Records shown section start
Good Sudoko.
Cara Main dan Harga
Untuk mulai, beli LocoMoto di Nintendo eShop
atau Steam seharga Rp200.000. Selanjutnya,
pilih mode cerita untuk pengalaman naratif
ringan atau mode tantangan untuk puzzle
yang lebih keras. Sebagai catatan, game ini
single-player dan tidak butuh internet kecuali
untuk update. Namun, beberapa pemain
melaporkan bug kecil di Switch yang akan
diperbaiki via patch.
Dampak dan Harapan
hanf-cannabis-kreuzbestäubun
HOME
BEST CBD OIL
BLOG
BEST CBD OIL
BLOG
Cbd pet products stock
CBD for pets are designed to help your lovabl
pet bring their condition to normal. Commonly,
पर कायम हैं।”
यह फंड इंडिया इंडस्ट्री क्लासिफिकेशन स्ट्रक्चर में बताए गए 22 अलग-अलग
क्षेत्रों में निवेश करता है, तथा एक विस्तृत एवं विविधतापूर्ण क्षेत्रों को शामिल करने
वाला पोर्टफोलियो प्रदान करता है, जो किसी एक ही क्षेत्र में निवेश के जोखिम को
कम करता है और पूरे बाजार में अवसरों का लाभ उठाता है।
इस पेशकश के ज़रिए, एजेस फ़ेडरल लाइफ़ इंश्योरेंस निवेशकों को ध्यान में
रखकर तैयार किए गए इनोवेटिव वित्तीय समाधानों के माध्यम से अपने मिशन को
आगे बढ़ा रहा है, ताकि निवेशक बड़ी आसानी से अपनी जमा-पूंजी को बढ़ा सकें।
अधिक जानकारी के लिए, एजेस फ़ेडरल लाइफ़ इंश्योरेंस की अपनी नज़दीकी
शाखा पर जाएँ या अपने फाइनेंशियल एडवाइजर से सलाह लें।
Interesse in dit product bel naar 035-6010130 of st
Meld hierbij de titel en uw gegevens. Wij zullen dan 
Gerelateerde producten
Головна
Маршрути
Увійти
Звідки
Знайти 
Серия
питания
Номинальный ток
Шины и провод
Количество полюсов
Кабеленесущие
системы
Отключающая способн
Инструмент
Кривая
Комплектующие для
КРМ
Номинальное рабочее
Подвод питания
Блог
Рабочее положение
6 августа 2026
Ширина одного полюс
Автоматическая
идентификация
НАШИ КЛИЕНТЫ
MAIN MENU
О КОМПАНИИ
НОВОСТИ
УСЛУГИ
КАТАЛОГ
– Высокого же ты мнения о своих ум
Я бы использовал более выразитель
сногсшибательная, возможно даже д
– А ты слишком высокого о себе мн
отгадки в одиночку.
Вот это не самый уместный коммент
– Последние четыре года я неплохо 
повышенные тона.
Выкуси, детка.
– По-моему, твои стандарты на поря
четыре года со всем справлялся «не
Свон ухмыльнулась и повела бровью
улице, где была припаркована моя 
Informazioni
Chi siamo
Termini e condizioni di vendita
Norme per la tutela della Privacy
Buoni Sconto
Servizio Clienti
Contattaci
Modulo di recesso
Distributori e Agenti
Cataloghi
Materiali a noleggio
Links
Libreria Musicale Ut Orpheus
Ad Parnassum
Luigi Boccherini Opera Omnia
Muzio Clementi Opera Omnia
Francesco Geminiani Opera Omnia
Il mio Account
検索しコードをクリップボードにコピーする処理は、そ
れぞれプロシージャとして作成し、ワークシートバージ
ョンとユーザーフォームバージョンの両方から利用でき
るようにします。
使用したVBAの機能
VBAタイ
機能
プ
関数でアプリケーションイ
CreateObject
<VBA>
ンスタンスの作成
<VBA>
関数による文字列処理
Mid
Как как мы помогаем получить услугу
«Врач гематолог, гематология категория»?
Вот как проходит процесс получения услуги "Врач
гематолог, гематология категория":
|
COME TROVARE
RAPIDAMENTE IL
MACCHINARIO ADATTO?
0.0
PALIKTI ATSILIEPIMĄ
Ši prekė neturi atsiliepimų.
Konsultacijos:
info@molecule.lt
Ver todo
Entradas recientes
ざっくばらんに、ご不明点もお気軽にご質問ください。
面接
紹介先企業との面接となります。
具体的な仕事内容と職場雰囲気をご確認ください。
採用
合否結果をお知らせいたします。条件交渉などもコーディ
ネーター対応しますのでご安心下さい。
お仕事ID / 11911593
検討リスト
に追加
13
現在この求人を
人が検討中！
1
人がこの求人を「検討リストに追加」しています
Records shown section end
Your assignment =>
Copy out the lines of the records word for word, from the first line through the line that contains "इस पेशकश के", including both.

Output below =>
Good Sudoko.
Cara Main dan Harga
Untuk mulai, beli LocoMoto di Nintendo eShop
atau Steam seharga Rp200.000. Selanjutnya,
pilih mode cerita untuk pengalaman naratif
ringan atau mode tantangan untuk puzzle
yang lebih keras. Sebagai catatan, game ini
single-player dan tidak butuh internet kecuali
untuk update. Namun, beberapa pemain
melaporkan bug kecil di Switch yang akan
diperbaiki via patch.
Dampak dan Harapan
hanf-cannabis-kreuzbestäubun
HOME
BEST CBD OIL
BLOG
BEST CBD OIL
BLOG
Cbd pet products stock
CBD for pets are designed to help your lovabl
pet bring their condition to normal. Commonly,
पर कायम हैं।”
यह फंड इंडिया इंडस्ट्री क्लासिफिकेशन स्ट्रक्चर में बताए गए 22 अलग-अलग
क्षेत्रों में निवेश करता है, तथा एक विस्तृत एवं विविधतापूर्ण क्षेत्रों को शामिल करने
वाला पोर्टफोलियो प्रदान करता है, जो किसी एक ही क्षेत्र में निवेश के जोखिम को
कम करता है और पूरे बाजार में अवसरों का लाभ उठाता है।
इस पेशकश के ज़रिए, एजेस फ़ेडरल लाइफ़ इंश्योरेंस निवेशकों को ध्यान में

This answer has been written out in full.